**Your assignment**
Print the data below exactly as it stands, and keep the pictures out.

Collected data

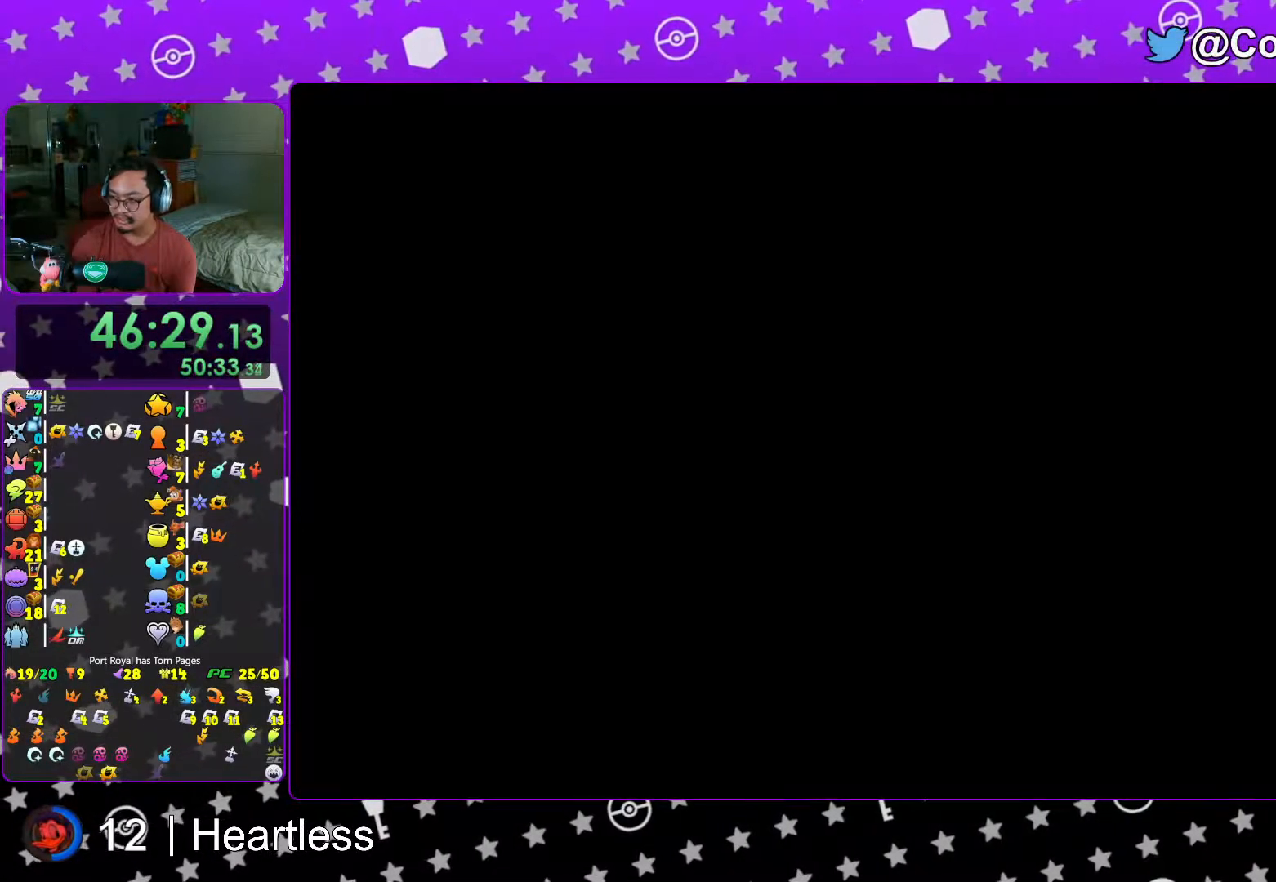
{"buttons": ["START"], "left_stick": "up", "right_stick": "center", "events": [[167, "left_stick", "up-left"], [317, "left_stick", "up"], [317, "right_stick", "center"], [367, "START", "down"]]}
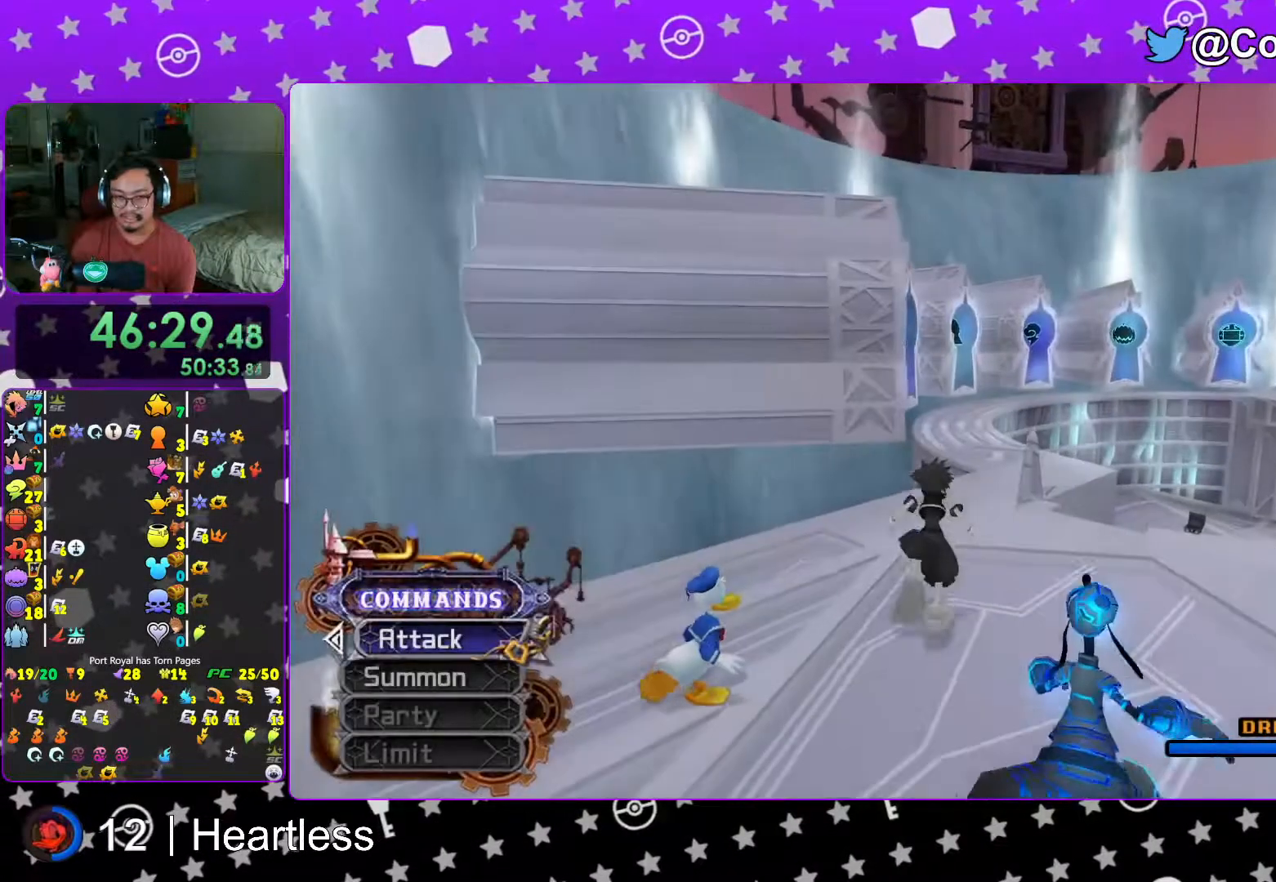
{"buttons": [], "left_stick": "center", "right_stick": "center", "events": [[67, "START", "up"], [167, "START", "down"], [167, "left_stick", "up-right"], [283, "START", "up"], [283, "left_stick", "center"]]}
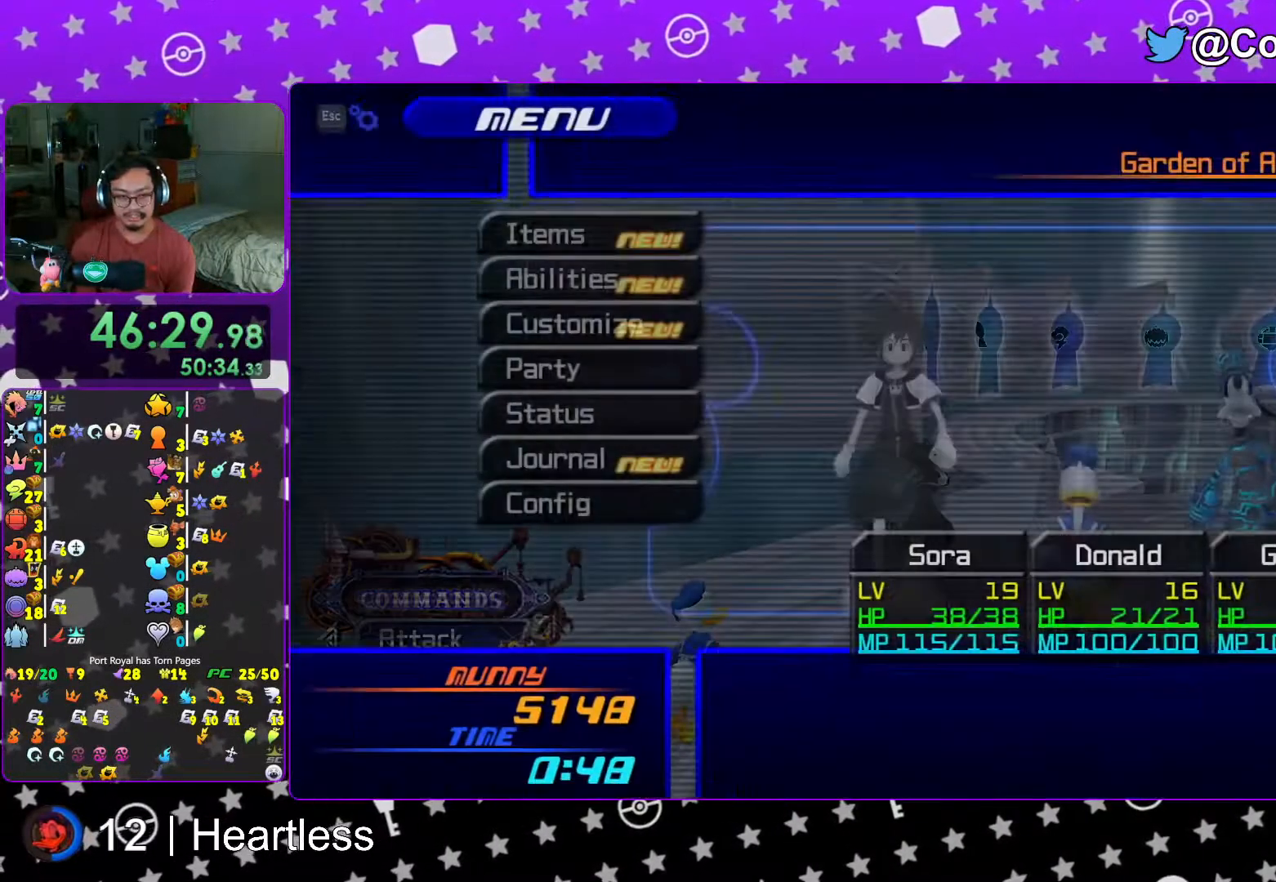
{"buttons": [], "left_stick": "center", "right_stick": "center", "events": [[17, "DPAD_DOWN", "down"], [117, "A", "down"], [133, "DPAD_DOWN", "up"], [217, "A", "up"], [367, "A", "down"], [433, "A", "up"]]}
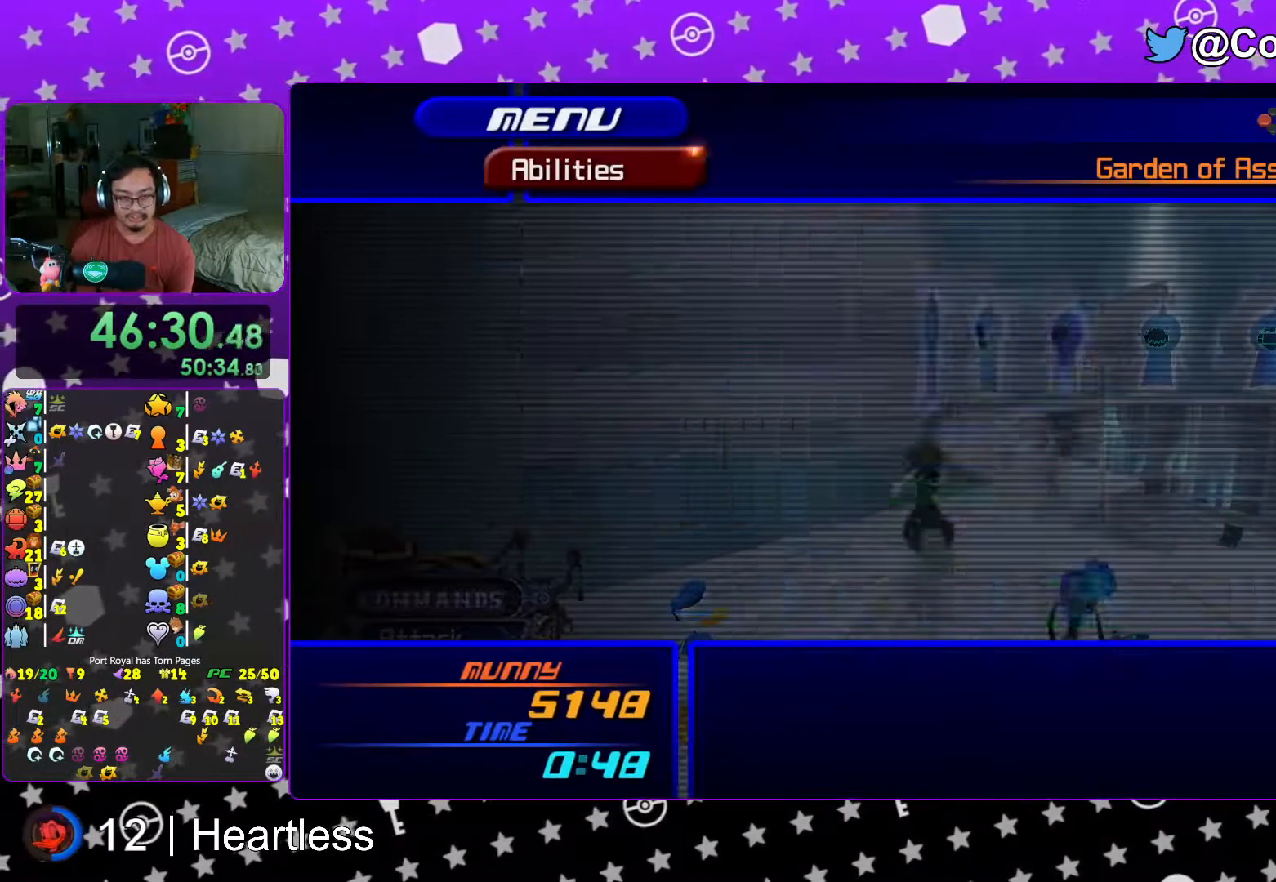
{"buttons": [], "left_stick": "center", "right_stick": "center", "events": [[83, "DPAD_DOWN", "down"], [167, "DPAD_DOWN", "up"], [267, "DPAD_DOWN", "down"], [317, "DPAD_DOWN", "up"], [417, "DPAD_DOWN", "down"], [483, "DPAD_DOWN", "up"]]}
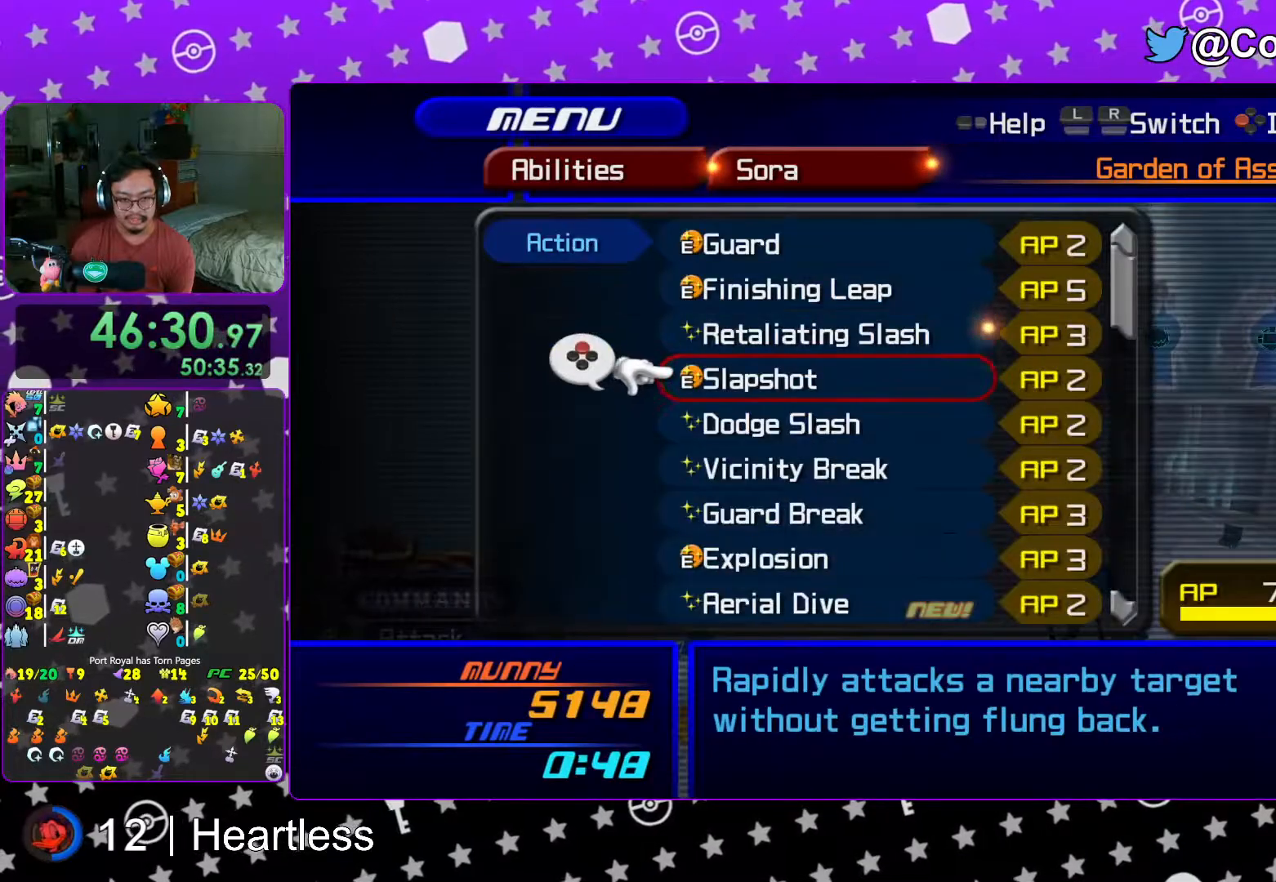
{"buttons": [], "left_stick": "center", "right_stick": "center", "events": [[83, "DPAD_DOWN", "down"], [167, "DPAD_DOWN", "up"], [233, "DPAD_DOWN", "down"], [317, "DPAD_DOWN", "up"], [417, "DPAD_DOWN", "down"], [467, "DPAD_DOWN", "up"]]}
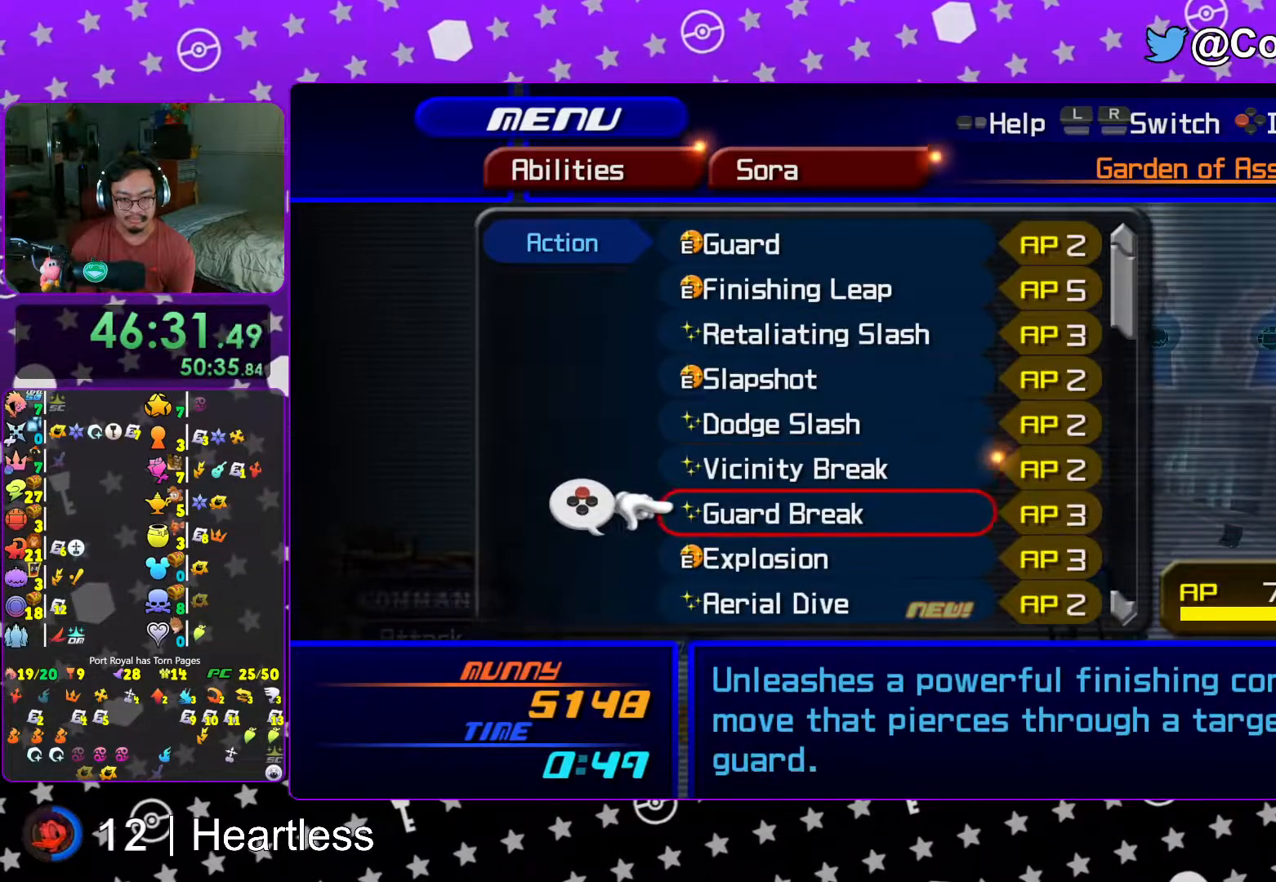
{"buttons": ["DPAD_UP"], "left_stick": "center", "right_stick": "center", "events": [[67, "DPAD_DOWN", "down"], [133, "DPAD_DOWN", "up"], [217, "DPAD_DOWN", "down"], [283, "DPAD_DOWN", "up"], [317, "X", "down"], [433, "DPAD_UP", "down"], [433, "X", "up"]]}
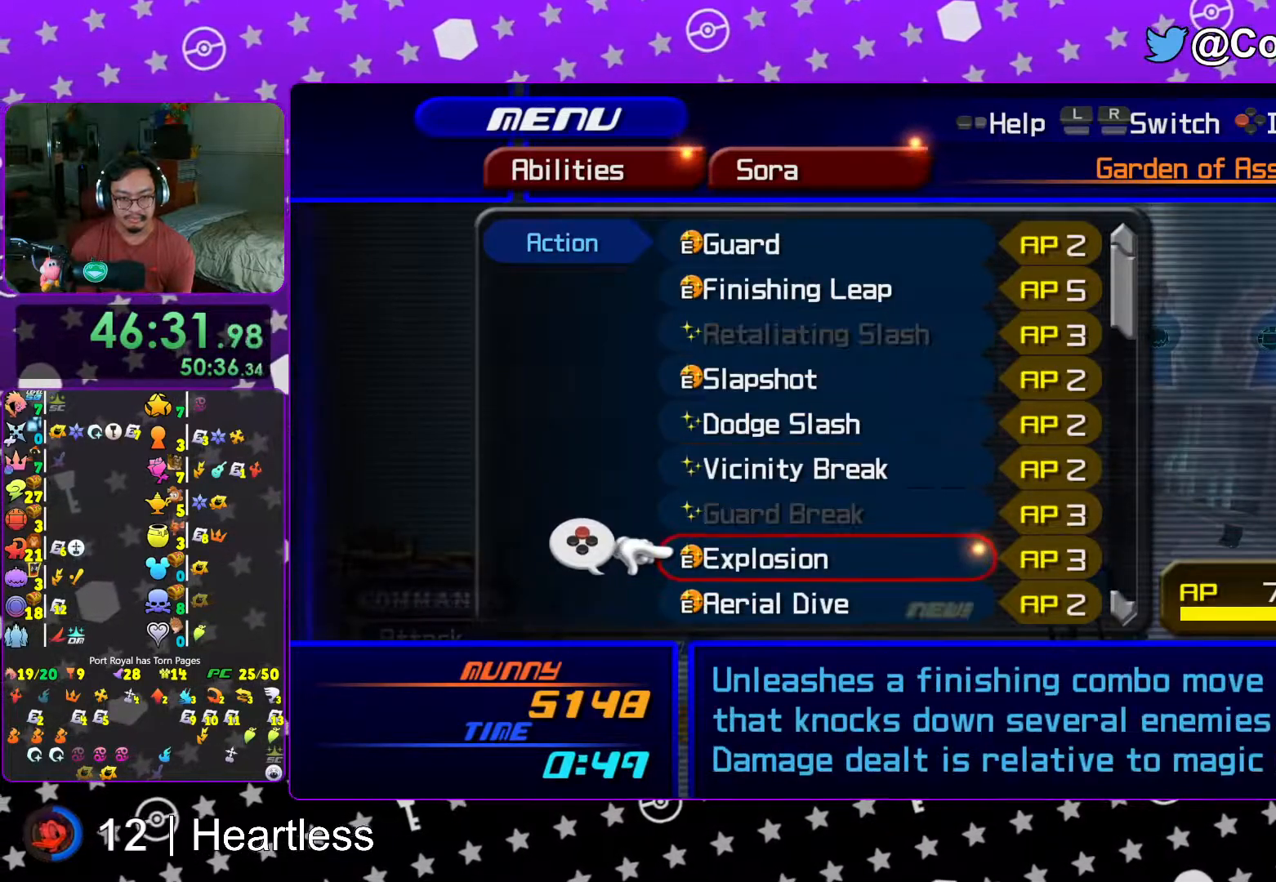
{"buttons": ["DPAD_UP"], "left_stick": "center", "right_stick": "center", "events": [[17, "DPAD_UP", "up"], [117, "DPAD_UP", "down"], [217, "DPAD_UP", "up"], [283, "DPAD_UP", "down"], [383, "R1", "down"], [417, "DPAD_UP", "up"], [467, "DPAD_UP", "down"], [483, "R1", "up"]]}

**Answer below**
{"buttons": ["START"], "left_stick": "up", "right_stick": "center", "events": [[167, "left_stick", "up-left"], [317, "left_stick", "up"], [317, "right_stick", "center"], [367, "START", "down"]]}
{"buttons": [], "left_stick": "center", "right_stick": "center", "events": [[67, "START", "up"], [167, "START", "down"], [167, "left_stick", "up-right"], [283, "START", "up"], [283, "left_stick", "center"]]}
{"buttons": [], "left_stick": "center", "right_stick": "center", "events": [[17, "DPAD_DOWN", "down"], [117, "A", "down"], [133, "DPAD_DOWN", "up"], [217, "A", "up"], [367, "A", "down"], [433, "A", "up"]]}
{"buttons": [], "left_stick": "center", "right_stick": "center", "events": [[83, "DPAD_DOWN", "down"], [167, "DPAD_DOWN", "up"], [267, "DPAD_DOWN", "down"], [317, "DPAD_DOWN", "up"], [417, "DPAD_DOWN", "down"], [483, "DPAD_DOWN", "up"]]}
{"buttons": [], "left_stick": "center", "right_stick": "center", "events": [[83, "DPAD_DOWN", "down"], [167, "DPAD_DOWN", "up"], [233, "DPAD_DOWN", "down"], [317, "DPAD_DOWN", "up"], [417, "DPAD_DOWN", "down"], [467, "DPAD_DOWN", "up"]]}
{"buttons": ["DPAD_UP"], "left_stick": "center", "right_stick": "center", "events": [[67, "DPAD_DOWN", "down"], [133, "DPAD_DOWN", "up"], [217, "DPAD_DOWN", "down"], [283, "DPAD_DOWN", "up"], [317, "X", "down"], [433, "DPAD_UP", "down"], [433, "X", "up"]]}
{"buttons": ["DPAD_UP"], "left_stick": "center", "right_stick": "center", "events": [[17, "DPAD_UP", "up"], [117, "DPAD_UP", "down"], [217, "DPAD_UP", "up"], [283, "DPAD_UP", "down"], [383, "R1", "down"], [417, "DPAD_UP", "up"], [467, "DPAD_UP", "down"], [483, "R1", "up"]]}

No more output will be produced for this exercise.